Liviidae is a family of plant lice (order Hemiptera), with about 19 genera.

==Subfamilies and genera==
There have been various classifications of Psylloidea including that of Burckhardt and Ouvrard (2012); in the latest (2021) review, three monophyletic subfamilies were identified:

===Euphyllurinae===
Authority: Burckhardt D, Ouvrard D, Percy DM (2021)

1. Brachyphyllura
2. Crytophyllura
3. Eremopsylloides
4. Euphyllura (syn. Platystigma)
5. Ligustrinia
6. Megadicrania
7. Pachypsylloides
8. Peripsyllopsis
9. Psyllopsis
10. Strophingia
11. Shaerqia (syn. Acaerus, Sureaca)
12. Syringilla

===Liviinae===
Authority: Löw, 1879; synonyms: Paurocephalini , Diclidophlebiini , Camarotosceninae , Liviini , Sinuonemopsyllinae
1. Aphorma (synonym Leprostictopsylla)
2. Camarotoscena
3. Diclidophlebia (synonyms include Haplaphalara)
4. Livia (synonyms Diraphia, Diraphia, Vailakiella)
5. Paurocephala (synonyms include Thoracocorna)
6. Syntomoza (synonyms Anomoterga, Homalocephala)

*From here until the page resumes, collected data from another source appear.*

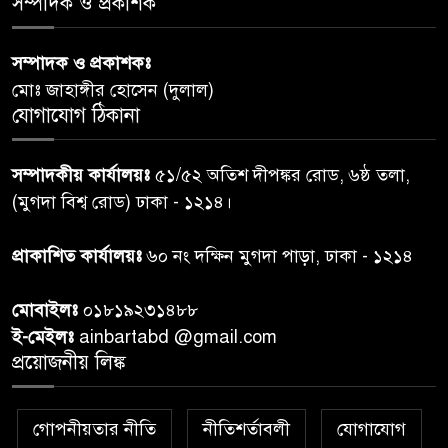
সম্পাদক ও প্রকাশক
পররাষ্ট্রমন্ত্রীর কা‌ছে ইউএনডিপির
সম্পাদক ও প্রকাশকঃ
৬
আবাসিক প্রতিনিধির পরিচয়পত্র
মোঃ জাহাঙ্গীর হোসেন (দুলাল)
পেশ
যোগাযোগ ঠিকানা
শেয়ার কেলেঙ্কারি: সাকিবের বিরুদ্ধে
৭
সম্পাদকীয় কার্যালয়ঃ
৫১/৫২ অতিশ দীপঙ্কর রোড, ৬ষ্ঠ তলা,
তদন্ত শেষ পর্যায়ে, দ্রুত চার্জশিট
(মুগদা বিশ্ব রোড) ঢাকা - ১২১৪।
রাতের মধ্যে ঢাকাসহ ১০ অঞ্চলে
প্রাকাশিত কার্যালয়ঃ
৬০ নং দক্ষিন মুগদা পাড়া, ঢাকা - ১২১৪
৮
ঝড়বৃষ্টির পূর্বাভাস
মোবাইলঃ
০১৮১৯২৩১৪৮৮
প্রধানমন্ত্রীর সঙ্গে দেখা করে স্বপ্নপূরণ
ই-মেইলঃ
ainbartabd @gmail.com
৯
অনুশ্রীর, মিলল হারমোনিয়াম
প্রয়োজনীয় লিঙ্ক
উপহার
গোপনীয়তার নীতি
নীতিশর্তাবলী
যোগাযোগ
২০ আগস্ট রাষ্ট্রপতি নির্বাচন,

- Neophyllurinae (monotypic subfamily)
7. Neophyllura

Note: in the same review, a number of genera were transferred to Psyllidae, including the subfamilies Ciriacreminae (3 genera), Diaphorininae (2 genera), Katacephalinae subfam. nov. (4 genera) and the genus Cornopsylla to the Psyllinae.